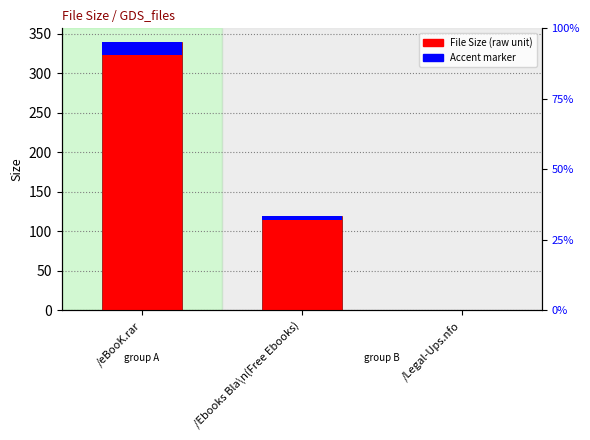

Are the bars horizontal?

No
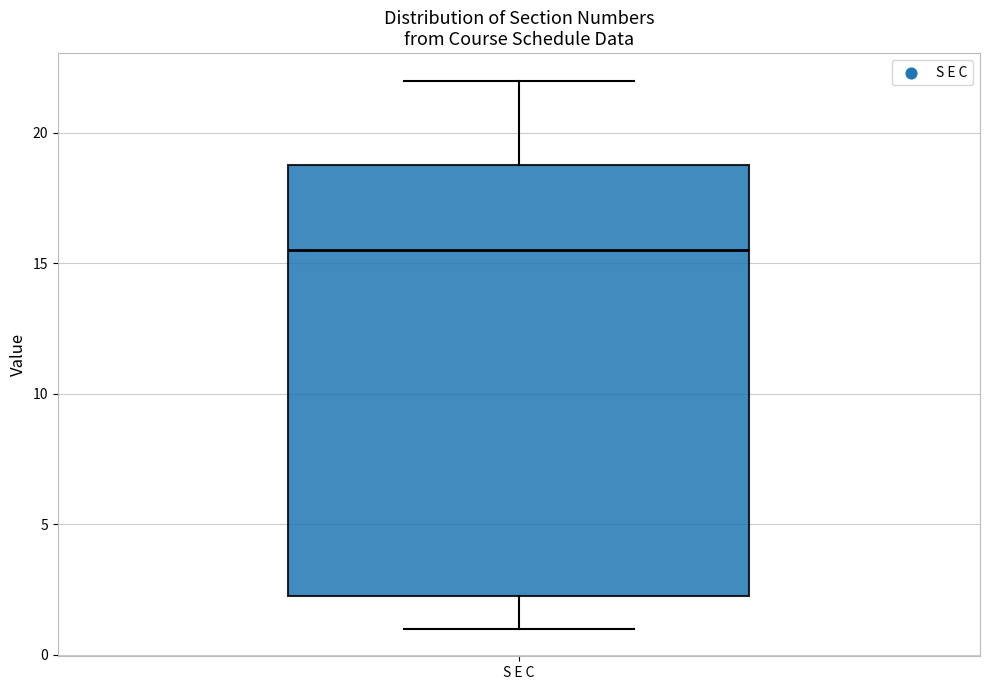

Where does the median line of the box for S E C sit on the y-axis? The values are not printed on the chart, so give them approximately, as read against the axis.

15.5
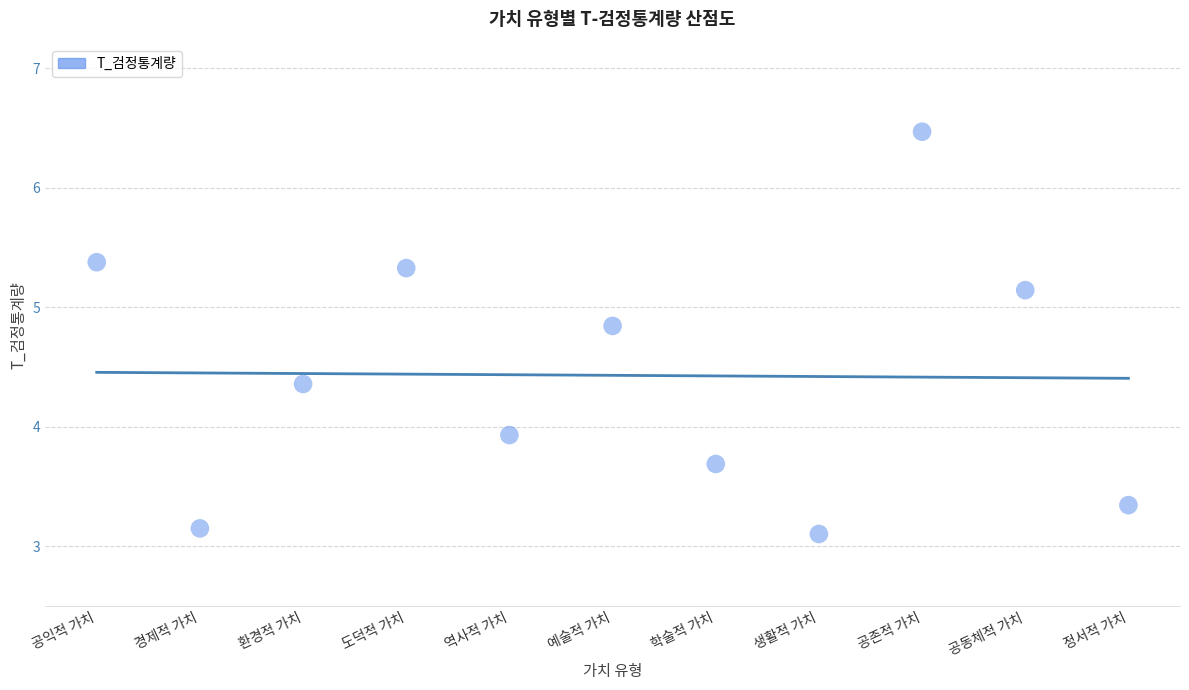

What is the range of Y values (max minus min)?

3.4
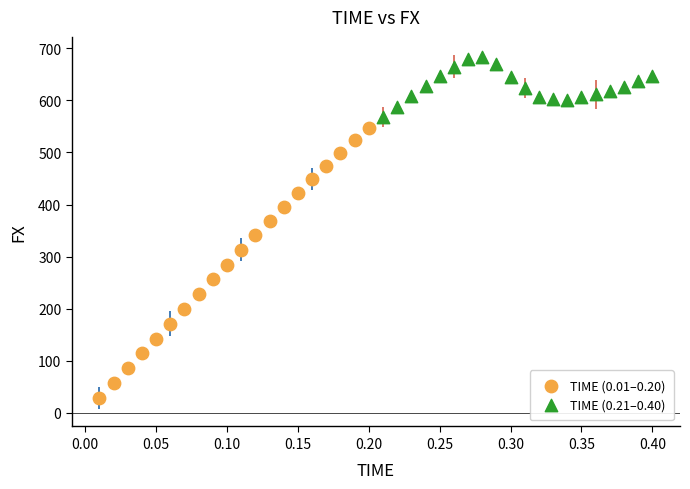

Which series contains the highest Y value?

TIME (0.21–0.40)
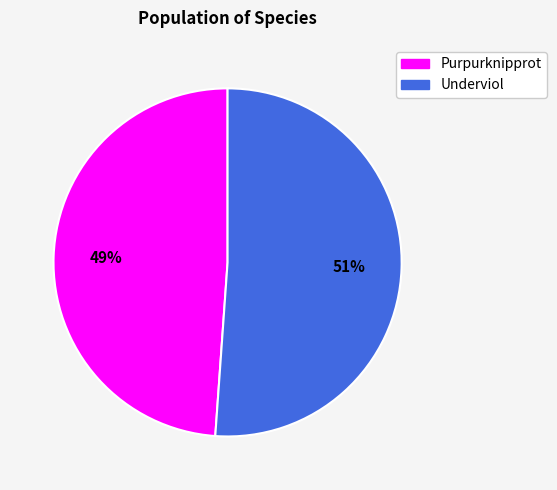

What percentage is the Purpurknipprot slice, to the nearest percent?

49%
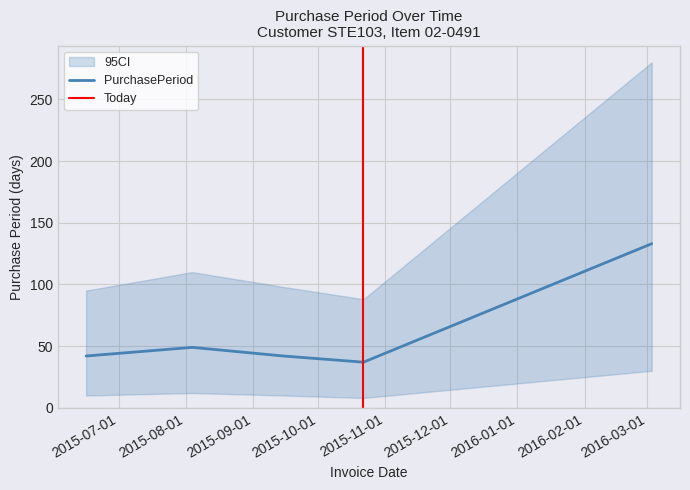

The chart shows a value of 49 at 2015-08-04. True or false?

True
-=-=-
▶ [Exercise requirements]: Copy the lines above word for word, starting with the line that contains "Where does the" and continuing through the last line. Include both of those lines, and leave out the pictures.

▶ [Answer box]:
Where does the median line of the box for S E C sit on the y-axis? The values are not printed on the chart, so give them approximately, as read against the axis.

15.5

What is the range of Y values (max minus min)?

3.4

Which series contains the highest Y value?

TIME (0.21–0.40)

What percentage is the Purpurknipprot slice, to the nearest percent?

49%

The chart shows a value of 49 at 2015-08-04. True or false?

True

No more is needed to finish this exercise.